Este lunes 10 de agosto, el cielo de Buenos Aires tendrá una postal poco habitual: más de una treintena de aeronaves de la Fuerza Aérea Argentina formarán parte de la ceremonia central por el 114° aniversario de la institución, que se realizará en la Base Aérea Militar Morón. La celebración tendrá un protagonista que genera expectativa tanto entre especialistas como entre vecinos: los nuevos F-16 Fighting Falcon, incorporados al proceso de modernización de la defensa aérea nacional.
La fecha no es una más dentro del calendario militar. Cada 10 de agosto se recuerda la creación de la Escuela de Aviación Militar, impulsada en 1912 por el entonces presidente Roque Sáenz Peña, un hito considerado el punto de partida de la aviación militar argentina.
F-16 en Buenos Aires: el momento más esperado del desfile aéreo
La gran atracción de la jornada será el paso de los F-16, aviones supersónicos que marcarán uno de los momentos más relevantes del acto. Según la información difundida, las aeronaves tendrán participación especial en el pasaje aéreo y también realizarán el tradicional “desprendimiento de numeral”, una maniobra cargada de simbolismo que recuerda al personal de la Fuerza caído en actos del servicio.
El sobrevuelo está previsto para la mañana del lunes, con referencias en zonas como avenida Cantilo, avenida Lugones y la avenida 9 de Julio, en áreas cercanas a River, Aeroparque y el Obelisco. Por eso, quienes estén en la Ciudad de Buenos Aires o en sectores del oeste del conurbano podrían llegar a ver o escuchar el paso de las aeronaves durante la actividad.
Qué aviones sobrevolarán Buenos Aires además de los F-16
Aunque los F-16 concentrarán todas las miradas, no serán los únicos protagonistas. El despliegue incluirá aeronaves de combate, entrenamiento, transporte, enlace y helicópteros, lo que permitirá mostrar buena parte de las capacidades operativas actuales de la Fuerza Aérea Argentina.

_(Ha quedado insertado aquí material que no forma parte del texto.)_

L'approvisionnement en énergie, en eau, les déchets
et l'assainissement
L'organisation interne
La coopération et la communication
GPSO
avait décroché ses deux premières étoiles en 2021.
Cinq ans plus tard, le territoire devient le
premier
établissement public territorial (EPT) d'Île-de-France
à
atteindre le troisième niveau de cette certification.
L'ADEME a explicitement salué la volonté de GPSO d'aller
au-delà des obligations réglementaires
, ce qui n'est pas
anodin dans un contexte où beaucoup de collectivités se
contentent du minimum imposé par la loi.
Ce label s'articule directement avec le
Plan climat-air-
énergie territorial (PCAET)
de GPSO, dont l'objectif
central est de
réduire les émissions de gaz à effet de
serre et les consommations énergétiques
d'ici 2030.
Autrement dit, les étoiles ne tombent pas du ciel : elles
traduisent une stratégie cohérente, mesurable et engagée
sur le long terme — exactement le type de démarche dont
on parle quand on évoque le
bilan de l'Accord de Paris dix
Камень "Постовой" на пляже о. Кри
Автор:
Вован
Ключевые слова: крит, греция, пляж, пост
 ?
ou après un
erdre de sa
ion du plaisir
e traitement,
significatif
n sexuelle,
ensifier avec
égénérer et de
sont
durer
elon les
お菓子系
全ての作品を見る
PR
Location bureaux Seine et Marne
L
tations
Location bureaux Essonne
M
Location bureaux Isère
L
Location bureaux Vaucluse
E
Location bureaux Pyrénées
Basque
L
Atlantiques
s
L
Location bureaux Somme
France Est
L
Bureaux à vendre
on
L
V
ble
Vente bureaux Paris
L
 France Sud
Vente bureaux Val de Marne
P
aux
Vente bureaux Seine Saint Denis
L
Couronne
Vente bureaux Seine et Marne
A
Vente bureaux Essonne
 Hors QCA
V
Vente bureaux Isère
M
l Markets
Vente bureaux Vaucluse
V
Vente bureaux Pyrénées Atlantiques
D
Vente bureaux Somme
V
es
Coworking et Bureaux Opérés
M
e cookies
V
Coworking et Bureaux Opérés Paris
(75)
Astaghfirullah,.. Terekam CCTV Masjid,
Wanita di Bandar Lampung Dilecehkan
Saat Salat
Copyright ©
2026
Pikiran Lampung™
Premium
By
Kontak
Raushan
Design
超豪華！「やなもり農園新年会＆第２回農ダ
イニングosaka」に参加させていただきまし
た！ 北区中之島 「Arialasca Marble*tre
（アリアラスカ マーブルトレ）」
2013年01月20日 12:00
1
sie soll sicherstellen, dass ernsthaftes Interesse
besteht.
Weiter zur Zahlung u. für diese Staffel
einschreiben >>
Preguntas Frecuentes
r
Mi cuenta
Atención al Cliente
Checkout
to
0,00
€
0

Entre los modelos previstos aparecen los IA-63 Pampa, uno de los desarrollos más representativos de la industria aeronáutica nacional; los Beechcraft T-6C Texan II, utilizados para formación avanzada; los Embraer EMB-312 Tucano; los Grob G-120TP; los Tecnam P2002JF y los históricos Beechcraft B-45 Mentor de la Escuadrilla Histórica.

También participarán aeronaves de mayor porte como el C-130 Hércules, símbolo de transporte táctico y misiones logísticas; el Boeing 737; el Fokker F-28; el Embraer ERJ-140; el Learjet 60 y el SAAB 340. En el segmento de alas rotativas, se espera la presencia de helicópteros Bell 407, Bell 412 y Bell 212.

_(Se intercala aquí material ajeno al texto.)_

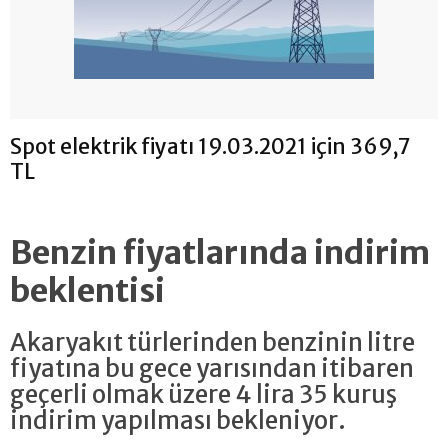
Spot elektrik fiyatı 19.03.2021 için 369,7
TL
Benzin fiyatlarında indirim
beklentisi
Akaryakıt türlerinden benzinin litre
fiyatına bu gece yarısından itibaren
geçerli olmak üzere 4 lira 35 kuruş
indirim yapılması bekleniyor.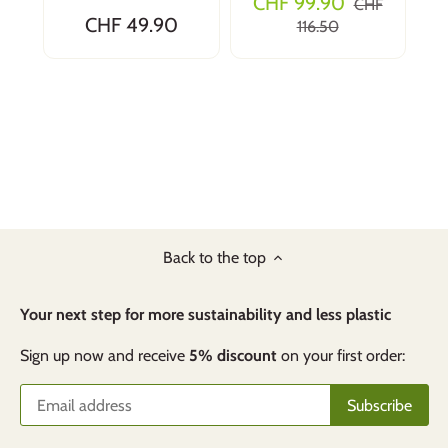
CHF 99.90
CHF
Handhabung, gute Qualität und Ausführung.
CHF 49.90
116.50
Hervorheben möchte ich die berührende
Kundenfreundlichkeit.
Pirmin Hunn
Alles bestens
Rasche und unkomplizierte Lieferung. Hat
Back to the top
super geklappt. Gerne wieder
Your next step for more sustainability and less plastic
Sign up now and receive
5% discount
on your first order: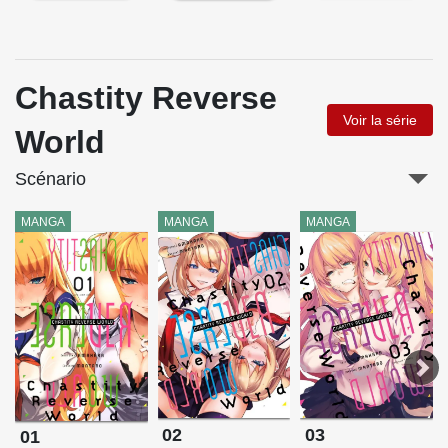
Chastity Reverse
Voir la série
World
Scénario
MANGA
MANGA
MANGA
02
03
01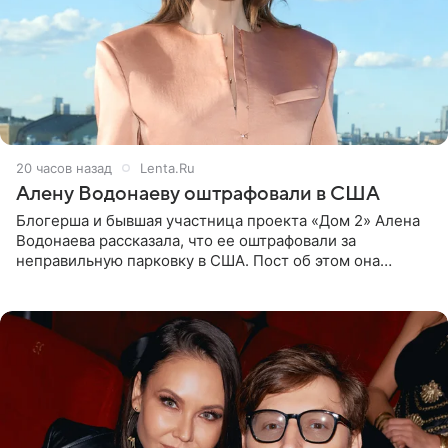
20 часов назад
Lenta.Ru
Алену Водонаеву оштрафовали в США
Блогерша и бывшая участница проекта «Дом 2» Алена
Водонаева рассказала, что ее оштрафовали за
неправильную парковку в США. Пост об этом она
опубликовала в своем Telegram-канале. Она заявила,
что во время отдыха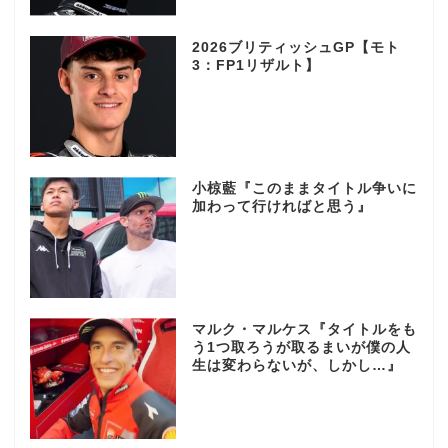
2026ブリティッシュGP【モト
3：FP1リザルト】
小椋藍『このままタイトル争いに
加わって行ければと思う』
マルク・マルケス『タイトルをも
う1つ取ろうが取るまいが僕の人
生は変わらないが、しかし…』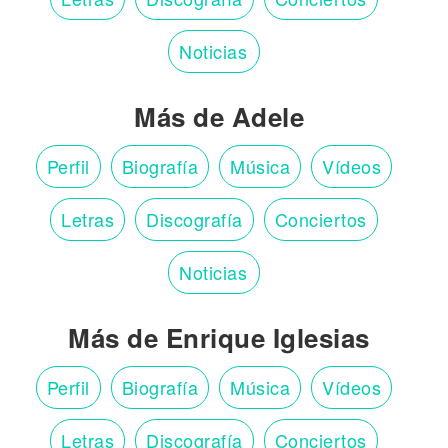
Noticias
Más de Adele
Perfil
Biografía
Música
Vídeos
Letras
Discografía
Conciertos
Noticias
Más de Enrique Iglesias
Perfil
Biografía
Música
Vídeos
Letras
Discografía
Conciertos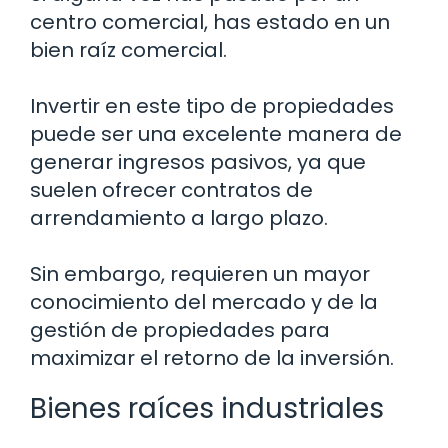
centro comercial, has estado en un
bien raíz comercial.
Invertir en este tipo de propiedades
puede ser una excelente manera de
generar ingresos pasivos, ya que
suelen ofrecer contratos de
arrendamiento a largo plazo.
Sin embargo, requieren un mayor
conocimiento del mercado y de la
gestión de propiedades para
maximizar el retorno de la inversión.
Bienes raíces industriales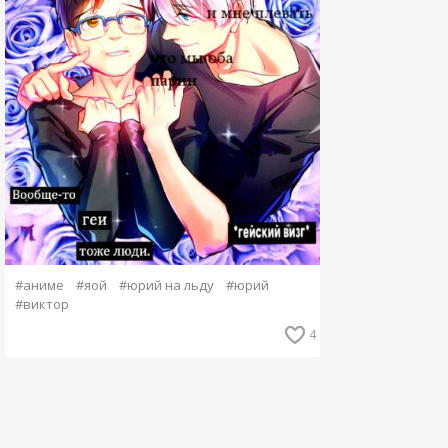
#аниме
#яой
#юрий на льду
#юрий
#виктор
4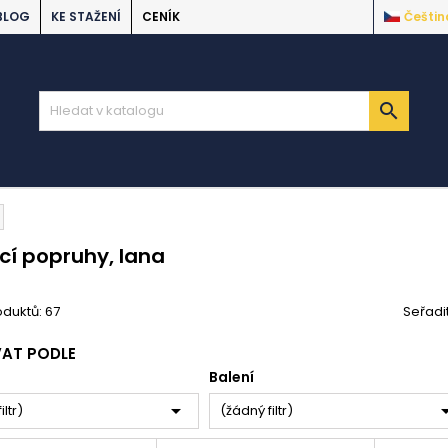
BLOG
KE STAŽENÍ
CENÍK
Češtin

cí popruhy, lana
duktů: 67
Seřadi
VAT PODLE
Balení

iltr)
(žádný filtr)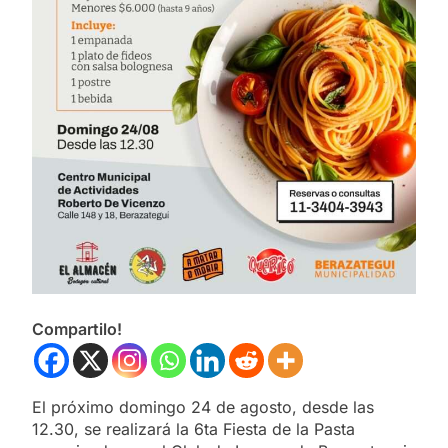
Compartilo!
El próximo domingo 24 de agosto, desde las
12.30, se realizará la 6ta Fiesta de la Pasta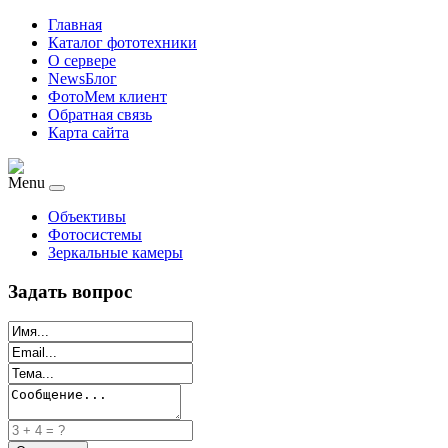
Главная
Каталог фототехники
О сервере
NewsБлог
ФотоМем клиент
Обратная связь
Карта сайта
Menu
Объективы
Фотосистемы
Зеркальные камеры
Задать вопрос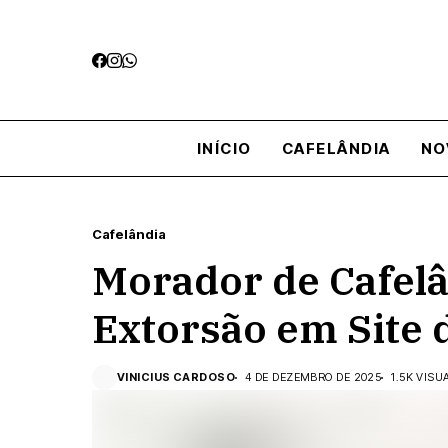
INÍCIO
CAFELÂNDIA
NO
Cafelândia
Morador de Cafelâ
Extorsão em Site
VINICIUS CARDOSO
4 DE DEZEMBRO DE 2025
1.5K VISU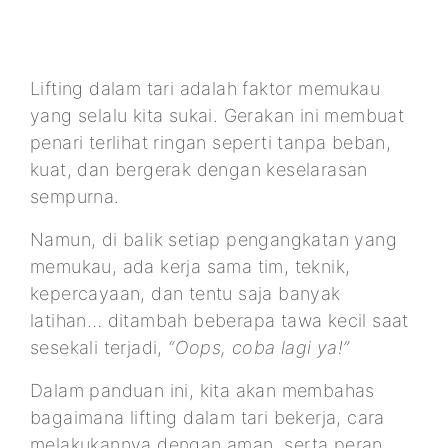
Lifting dalam tari adalah faktor memukau
yang selalu kita sukai. Gerakan ini membuat
penari terlihat ringan seperti tanpa beban,
kuat, dan bergerak dengan keselarasan
sempurna.
Namun, di balik setiap pengangkatan yang
memukau, ada kerja sama tim, teknik,
kepercayaan, dan tentu saja banyak
latihan… ditambah beberapa tawa kecil saat
sesekali terjadi,
“Oops, coba lagi ya!”
Dalam panduan ini, kita akan membahas
bagaimana lifting dalam tari bekerja, cara
melakukannya dengan aman, serta peran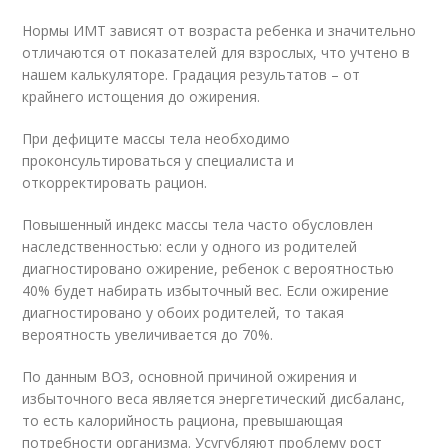
Нормы ИМТ зависят от возраста ребенка и значительно
отличаются от показателей для взрослых, что учтено в
нашем калькуляторе. Градация результатов – от
крайнего истощения до ожирения.
При дефиците массы тела необходимо
проконсультироваться у специалиста и
откорректировать рацион.
Повышенный индекс массы тела часто обусловлен
наследственностью: если у одного из родителей
диагностировано ожирение, ребенок с вероятностью
40% будет набирать избыточный вес. Если ожирение
диагностировано у обоих родителей, то такая
вероятность увеличивается до 70%.
По данным ВОЗ, основной причиной ожирения и
избыточного веса является энергетический дисбаланс,
то есть калорийность рациона, превышающая
потребности организма. Усугубляют проблему рост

Morón, epicentro de una ceremonia con alto valor simbólico
El acto central se desarrollará en la Base Aérea Militar Morón, un predio con fuerte identidad aeronáutica y ubicado a pocos kilómetros de la Ciudad de Buenos Aires. La ceremonia contará con desfile terrestre, pasaje aéreo, autoridades militares, funcionarios del área de Defensa, veteranos de la Guerra de Malvinas e invitados especiales.
La presencia de los F-16 le aporta a la conmemoración una lectura adicional: no solo se trata de un aniversario histórico, sino también de una señal de renovación para una fuerza que busca recomponer capacidades después de años de limitaciones en materia de aviación de combate.

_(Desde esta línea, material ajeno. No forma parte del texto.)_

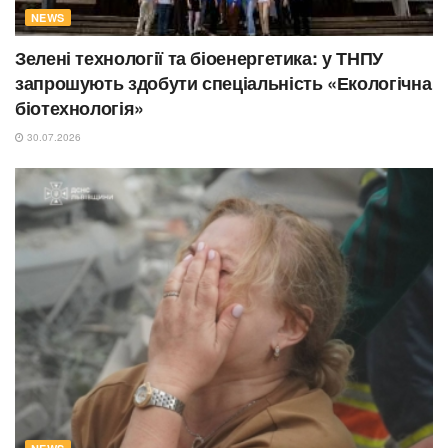
NEWS
Зелені технології та біоенергетика: у ТНПУ
запрошують здобути спеціальність «Екологічна
біотехнологія»
30.07.2026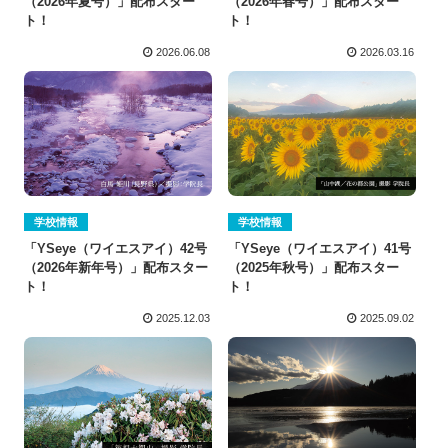
（2026年春号）」配布スター
（2026年夏号）」配布スター
ト！
ト！
2026.06.08
2026.03.16
学校情報
学校情報
「YSeye（ワイエスアイ）42号
「YSeye（ワイエスアイ）41号
（2026年新年号）」配布スター
（2025年秋号）」配布スター
ト！
ト！
2025.12.03
2025.09.02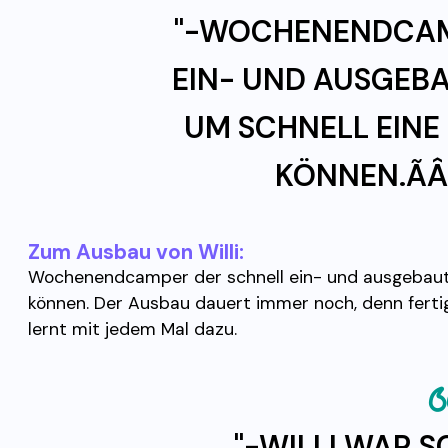
"-WOCHENENDCAM
EIN- UND AUSGEB
UM SCHNELL EINE
KÖNNEN.ÃÂ¢
Zum Ausbau von Willi:
Wochenendcamper der schnell ein- und ausgebaut 
können. Der Ausbau dauert immer noch, denn fertig
lernt mit jedem Mal dazu.
"-WILLI WAR 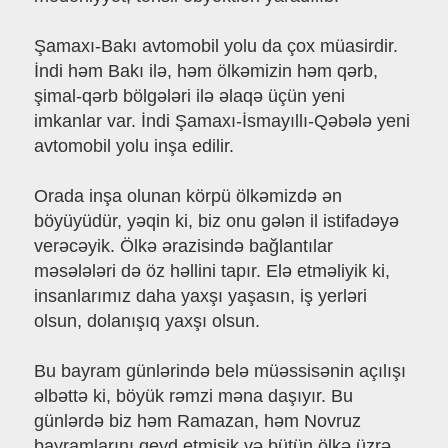
Şamaxı-Bakı avtomobil yolu da çox müasirdir.
İndi həm Bakı ilə, həm ölkəmizin həm qərb,
şimal-qərb bölgələri ilə əlaqə üçün yeni
imkanlar var. İndi Şamaxı-İsmayıllı-Qəbələ yeni
avtomobil yolu inşa edilir.
Orada inşa olunan körpü ölkəmizdə ən
böyüyüdür, yəqin ki, biz onu gələn il istifadəyə
verəcəyik. Ölkə ərazisində bağlantılar
məsələləri də öz həllini tapır. Elə etməliyik ki,
insanlarımız daha yaxşı yaşasın, iş yerləri
olsun, dolanışıq yaxşı olsun.
Bu bayram günlərində belə müəssisənin açılışı
əlbəttə ki, böyük rəmzi məna daşıyır. Bu
günlərdə biz həm Ramazan, həm Novruz
bayramlarını qeyd etmişik və bütün ölkə üzrə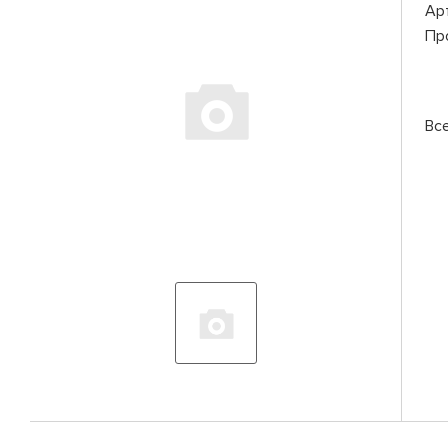
Ар
Пр
Вс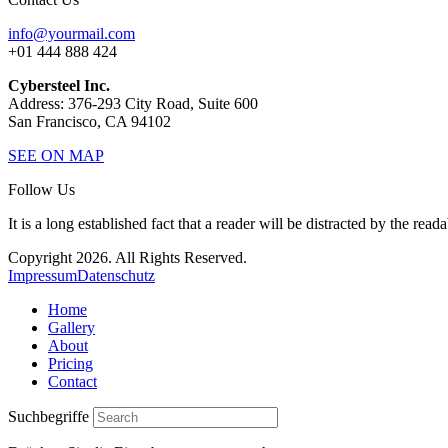
info@yourmail.com
+01 444 888 424
Cybersteel Inc.
Address: 376-293 City Road, Suite 600
San Francisco, CA 94102
SEE ON MAP
Follow Us
It is a long established fact that a reader will be distracted by the read
Copyright 2026. All Rights Reserved.
Impressum
Datenschutz
Home
Gallery
About
Pricing
Contact
Suchbegriffe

La historia detrás del Día de la Fuerza Aérea Argentina
El origen de la Fuerza Aérea Argentina se remonta al 10 de agosto de 1912, cuando se creó la Escuela de Aviación Militar en El Palomar. En aquel momento, la aviación militar era todavía una disciplina incipiente, pero ya comenzaba a perfilarse como un factor decisivo para la defensa y la proyección estratégica de los países.
Con el paso de las décadas, esa primera estructura evolucionó hasta convertirse en una fuerza independiente. La autonomía institucional llegó en 1945, luego de un proceso de crecimiento en unidades, infraestructura, logística y doctrina aérea.
Uno de los capítulos más sensibles de su historia está vinculado a la Guerra de Malvinas, donde la Fuerza Aérea Argentina tuvo una participación central en operaciones de combate. En la memoria institucional, aquellos hombres son recordados por su entrega y por las misiones de alto riesgo realizadas durante el conflicto del Atlántico Sur.